La pratique des jeux de hasard dans les débits de boissons est également interdite aux personnes de moins de 21 ans. Le troisième alinéa instaure une protection spécifique de certaines personnes à risque.
Articles 54 et 55
Aucune transaction, aucun prêt ou crédit ne peuvent être consentis au joueur en vue de payer un enjeu ou une perte. Il est dès lors protégé contre des engagements financiers qui pourraient le placer lui et sa famille dans une situation sociale particulièrement critique. En outre, les jeux ne peuvent être pratiqués qu'avec des fiches ou des jetons payés comptant. Cette mesure a pour but de rompre l'automatisme entre l'argent et le jeu.
Articles 56 et 57
Il est également essentiel que dans les casinos, les salles de jeux automatiques et les débits de boissons on ne puisse offrir de repas gratuits ou à un prix modique afin d'éviter que les joueurs ne soient attirés par l'établissement de jeux ou qu'ils ne soient encouragés à poursuivre leurs opérations de jeux.
Le Roi prendra toutes les mesures visant à lutter contre l'asservissement au jeu, fixera des règles déontologiques qui devront être respectées par les établissements des jeux de hasard et qui régiront l'information au public.
Article 58
Toute personne entrant dans un casino ou une salle de jeux automatiques est tenue de présenter sa carte d'identité; l'exploitant inscrira les nom et adresse de l'intéressé dans un registre. Les registres mentionnant ces données, ainsi que les données relatives aux opérations financières effectuées par le joueur, doivent être conservés pendant 5 ans.
CHAPITRE VII
Dispositions pénales
Articles 59 à 66
Des amendes et des peines d'emprisonnement sont prévues et peuvent être doublées en cas de récidive. L'interdiction est également possible. Le juge peut aussi ordonner la fermeture temporaire ou définitive d'un établissement de jeux de hasard lorsque les conditions associées à la possession d'une licence ne sont pas respectées.

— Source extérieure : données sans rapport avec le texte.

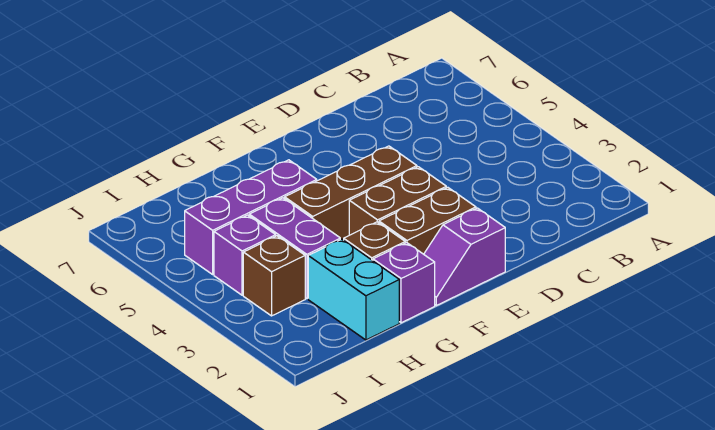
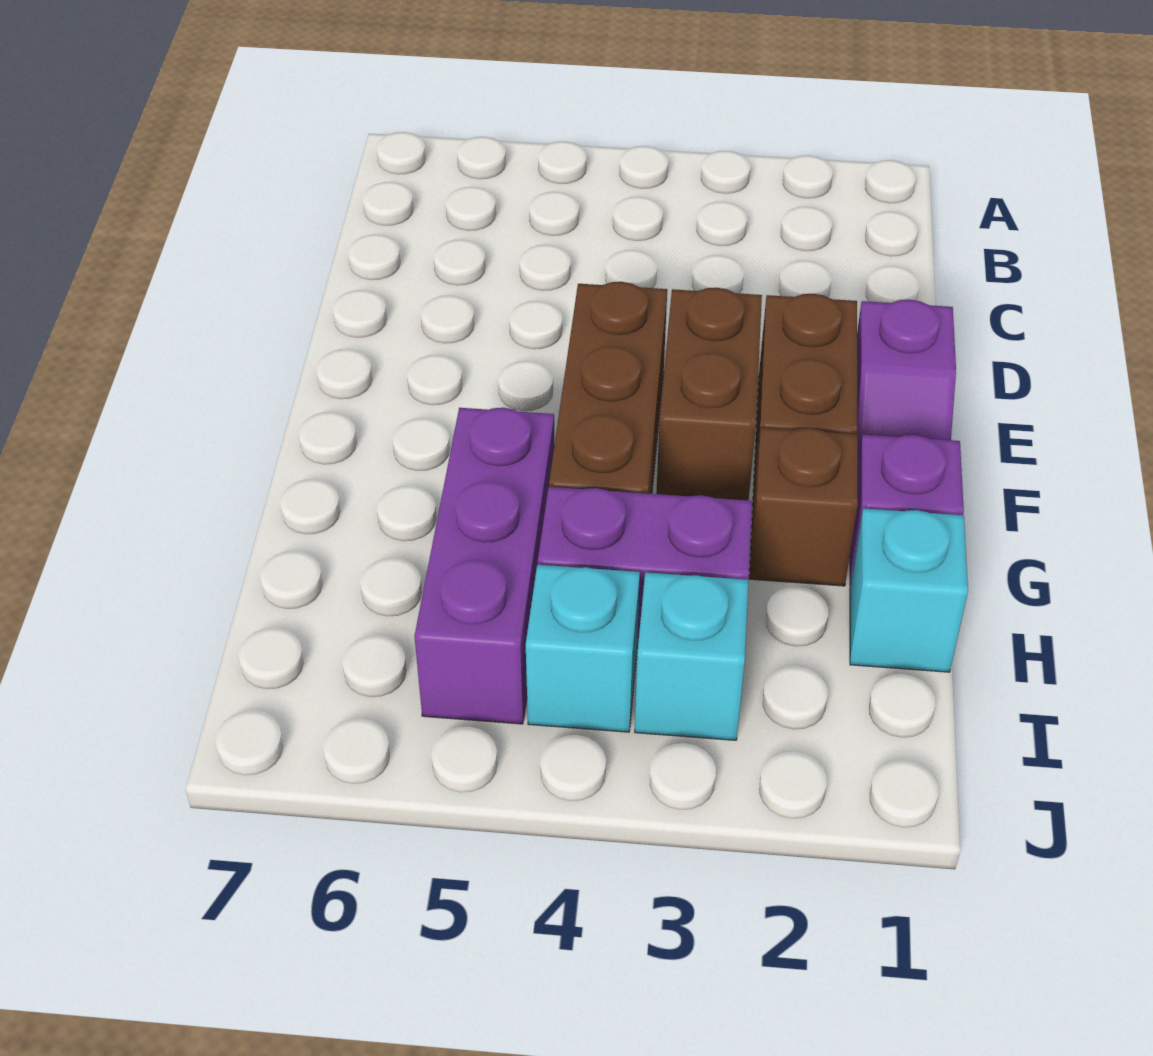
cyan brick H1:H2 level 1 -> cyan brick H1 level 1
brown brick I3 level 1 -> cyan brick I3 level 1
purple brick I4 level 1 -> cyan brick I4 level 1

En vertu de l'article 66, les personnes physiques et morales sont civilement et pénalement responsables en cas de condamnation pour infraction aux dispositions de la présente loi. Cette disposition est identique à celle prévue par l'article 105 de la loi du 12 juin 1991 sur le crédit à la consommation.
Ces dispositions visent à mettre en place un appareil répressif étendu et sévère vis-à-vis des infractions en vue d'endiguer le danger social.
CHAPITRE VIII
Du cautionnement et des frais
Article 67
La délivrance définitive de la licence est soumise à la formalité du versement d'une caution. Cette garantie réelle est versée à la Caisse des dépôts et consignations afin de couvrir le non-paiement de tous les frais et dépenses. Le paragraphe 4 fixe les montants de la garantie réelle à verser en fonction des facultés contributives de chaque catégorie de titulaires de licence. Ces montants pourront toujours être modifiés ultérieurement par le Roi.
Article 68
Les frais visés à cet article concernent essentiellement les frais liés au contrôle technique préalable et périodique des jeux.
CHAPITRE IX
Des mesures abrogatoires et d'accompagnement
Article 70
L'article 305 du Code pénal est abrogé puisque les dispositions pénales de la présente loi recouvrent son champ d'application.
Article 71
Cette disposition répond à l'exigence du Conseil d'Etat d'adapter la loi sur la préservation morale de la jeunesse puisque l'accès aux établissements de jeux de hasard de classe I et II et la pratique des jeux de hasard dans les établissements de classe III sont interdits aux personnes âgées de moins de 21 ans.
Article 72
Ce régime transitoire particulier ne vise que les conventions de concession conclues entre les casinos et les communes dans la mesure où l'exigence d'une telle convention ne concerne que les établissements de classe I.